_SOURCE INFORMATION:_
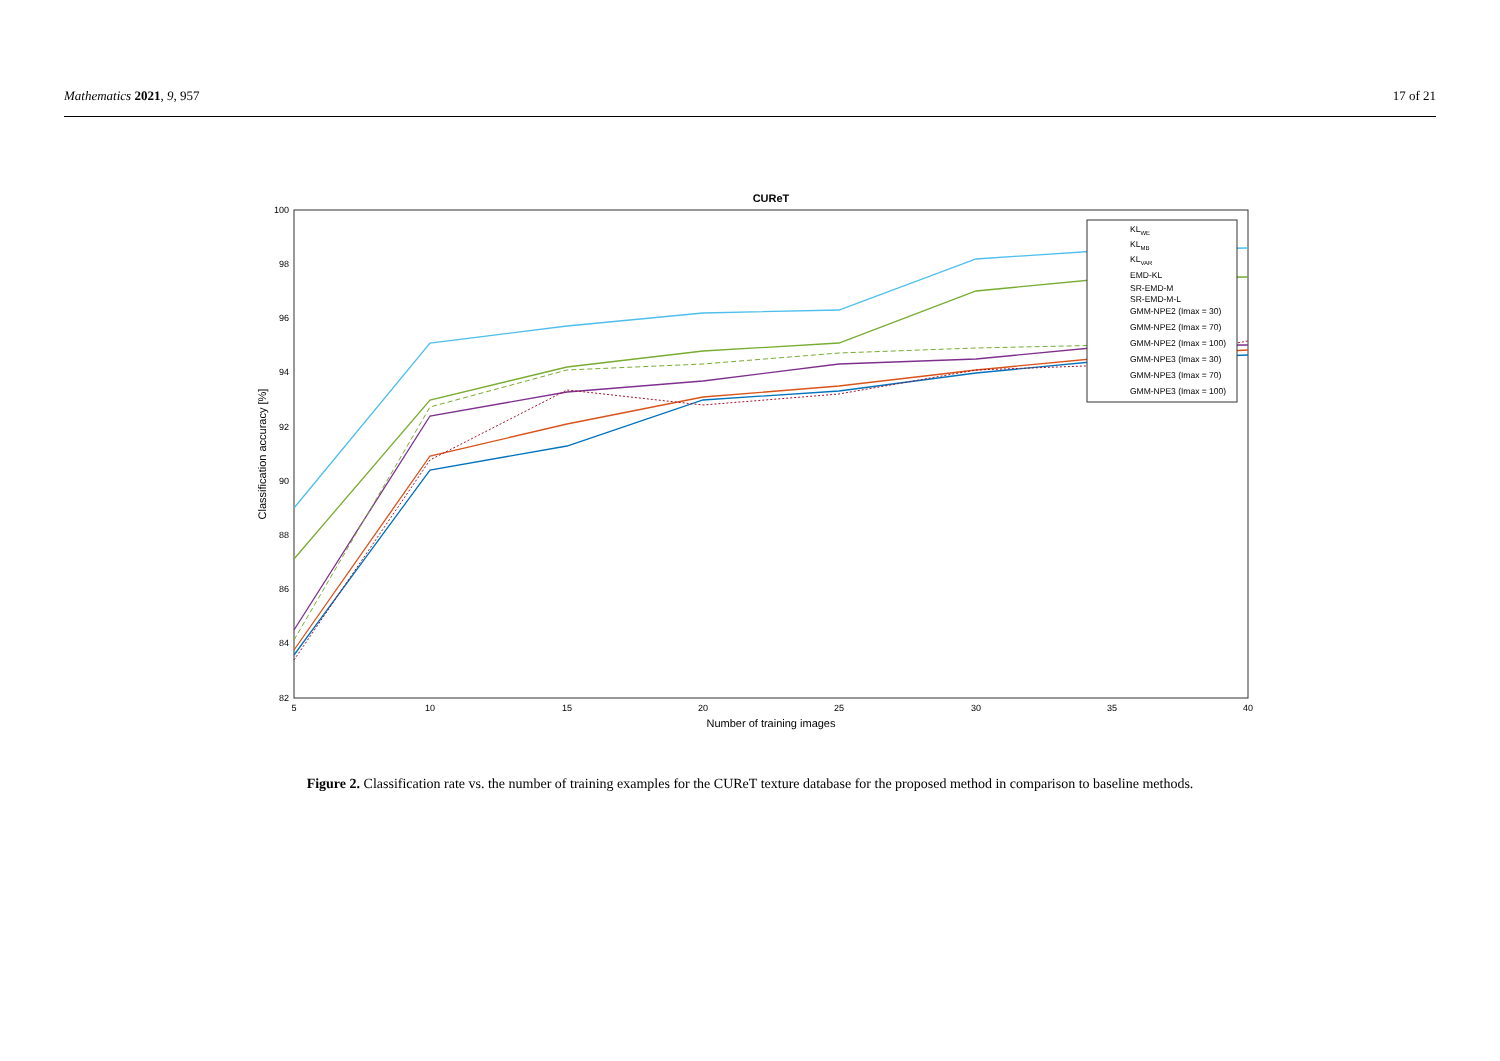Mathematics 2021, 9, 957 17 of 21
CUReT
100
98
96
94
92
90
88
86
84
82
5
10
15
20
25
30
35
40
Number of training images
Classification accuracy [%]
KLWE
KLMB
KLVAR
EMD-KL
SR-EMD-M
SR-EMD-M-L
GMM-NPE2 (Imax = 30)
GMM-NPE2 (Imax = 70)
GMM-NPE2 (Imax = 100)
GMM-NPE3 (Imax = 30)
GMM-NPE3 (Imax = 70)
GMM-NPE3 (Imax = 100)
Figure 2. Classification rate vs. the number of training examples for the CUReT texture database for the proposed method in comparison to baseline methods.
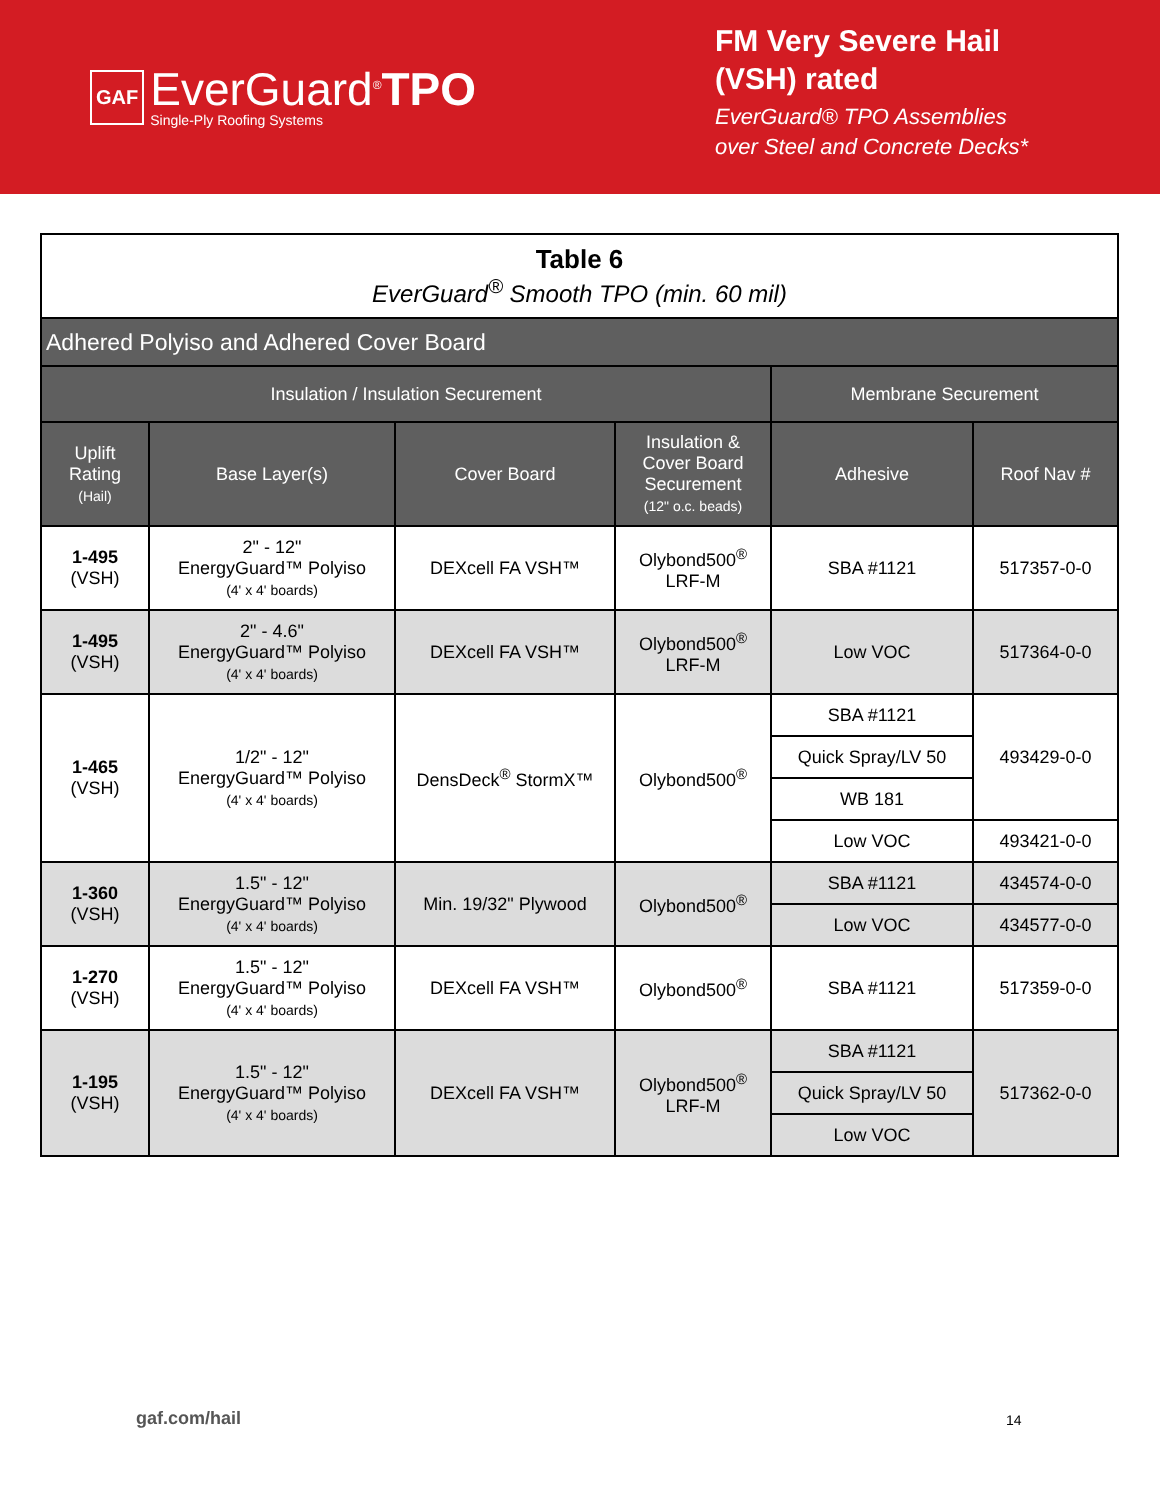GAF
EverGuard<sup>®</sup>TPO
Single-Ply Roofing Systems
FM Very Severe Hail
(VSH) rated
EverGuard® TPO Assemblies
over Steel and Concrete Decks*
| Table 6 EverGuard<sup>®</sup> Smooth TPO (min. 60 mil) | | | | | |
| Adhered Polyiso and Adhered Cover Board | | | | | |
| Insulation / Insulation Securement | | | | Membrane Securement | |
| Uplift Rating (Hail) | Base Layer(s) | Cover Board | Insulation & Cover Board Securement (12" o.c. beads) | Adhesive | Roof Nav # |
| 1-495 (VSH) | 2" - 12" EnergyGuard™ Polyiso (4' x 4' boards) | DEXcell FA VSH™ | Olybond500<sup>®</sup> LRF-M | SBA #1121 | 517357-0-0 |
| 1-495 (VSH) | 2" - 4.6" EnergyGuard™ Polyiso (4' x 4' boards) | DEXcell FA VSH™ | Olybond500<sup>®</sup> LRF-M | Low VOC | 517364-0-0 |
| 1-465 (VSH) | 1/2" - 12" EnergyGuard™ Polyiso (4' x 4' boards) | DensDeck<sup>®</sup> StormX™ | Olybond500<sup>®</sup> | SBA #1121 | 493429-0-0 |
| | | | | Quick Spray/LV 50 | |
| | | | | WB 181 | |
| | | | | Low VOC | 493421-0-0 |
| 1-360 (VSH) | 1.5" - 12" EnergyGuard™ Polyiso (4' x 4' boards) | Min. 19/32" Plywood | Olybond500<sup>®</sup> | SBA #1121 | 434574-0-0 |
| | | | | Low VOC | 434577-0-0 |
| 1-270 (VSH) | 1.5" - 12" EnergyGuard™ Polyiso (4' x 4' boards) | DEXcell FA VSH™ | Olybond500<sup>®</sup> | SBA #1121 | 517359-0-0 |
| 1-195 (VSH) | 1.5" - 12" EnergyGuard™ Polyiso (4' x 4' boards) | DEXcell FA VSH™ | Olybond500<sup>®</sup> LRF-M | SBA #1121 | 517362-0-0 |
| | | | | Quick Spray/LV 50 | |
| | | | | Low VOC | |
gaf.com/hail 14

_TASK OBJECTIVE:_ When you copy the listing, keep every line exactly as it is but leave out all images.

_EXERCISE SOLUTION:_
Mathematics 2021, 9, 957 17 of 21
CUReT
100
98
96
94
92
90
88
86
84
82
5
10
15
20
25
30
35
40
Number of training images
Classification accuracy [%]
KLWE
KLMB
KLVAR
EMD-KL
SR-EMD-M
SR-EMD-M-L
GMM-NPE2 (Imax = 30)
GMM-NPE2 (Imax = 70)
GMM-NPE2 (Imax = 100)
GMM-NPE3 (Imax = 30)
GMM-NPE3 (Imax = 70)
GMM-NPE3 (Imax = 100)
Figure 2. Classification rate vs. the number of training examples for the CUReT texture database for the proposed method in comparison to baseline methods.
GAF
EverGuard<sup>®</sup>TPO
Single-Ply Roofing Systems
FM Very Severe Hail
(VSH) rated
EverGuard® TPO Assemblies
over Steel and Concrete Decks*
| Table 6 EverGuard<sup>®</sup> Smooth TPO (min. 60 mil) | | | | | |
| Adhered Polyiso and Adhered Cover Board | | | | | |
| Insulation / Insulation Securement | | | | Membrane Securement | |
| Uplift Rating (Hail) | Base Layer(s) | Cover Board | Insulation & Cover Board Securement (12" o.c. beads) | Adhesive | Roof Nav # |
| 1-495 (VSH) | 2" - 12" EnergyGuard™ Polyiso (4' x 4' boards) | DEXcell FA VSH™ | Olybond500<sup>®</sup> LRF-M | SBA #1121 | 517357-0-0 |
| 1-495 (VSH) | 2" - 4.6" EnergyGuard™ Polyiso (4' x 4' boards) | DEXcell FA VSH™ | Olybond500<sup>®</sup> LRF-M | Low VOC | 517364-0-0 |
| 1-465 (VSH) | 1/2" - 12" EnergyGuard™ Polyiso (4' x 4' boards) | DensDeck<sup>®</sup> StormX™ | Olybond500<sup>®</sup> | SBA #1121 | 493429-0-0 |
| | | | | Quick Spray/LV 50 | |
| | | | | WB 181 | |
| | | | | Low VOC | 493421-0-0 |
| 1-360 (VSH) | 1.5" - 12" EnergyGuard™ Polyiso (4' x 4' boards) | Min. 19/32" Plywood | Olybond500<sup>®</sup> | SBA #1121 | 434574-0-0 |
| | | | | Low VOC | 434577-0-0 |
| 1-270 (VSH) | 1.5" - 12" EnergyGuard™ Polyiso (4' x 4' boards) | DEXcell FA VSH™ | Olybond500<sup>®</sup> | SBA #1121 | 517359-0-0 |
| 1-195 (VSH) | 1.5" - 12" EnergyGuard™ Polyiso (4' x 4' boards) | DEXcell FA VSH™ | Olybond500<sup>®</sup> LRF-M | SBA #1121 | 517362-0-0 |
| | | | | Quick Spray/LV 50 | |
| | | | | Low VOC | |
gaf.com/hail 14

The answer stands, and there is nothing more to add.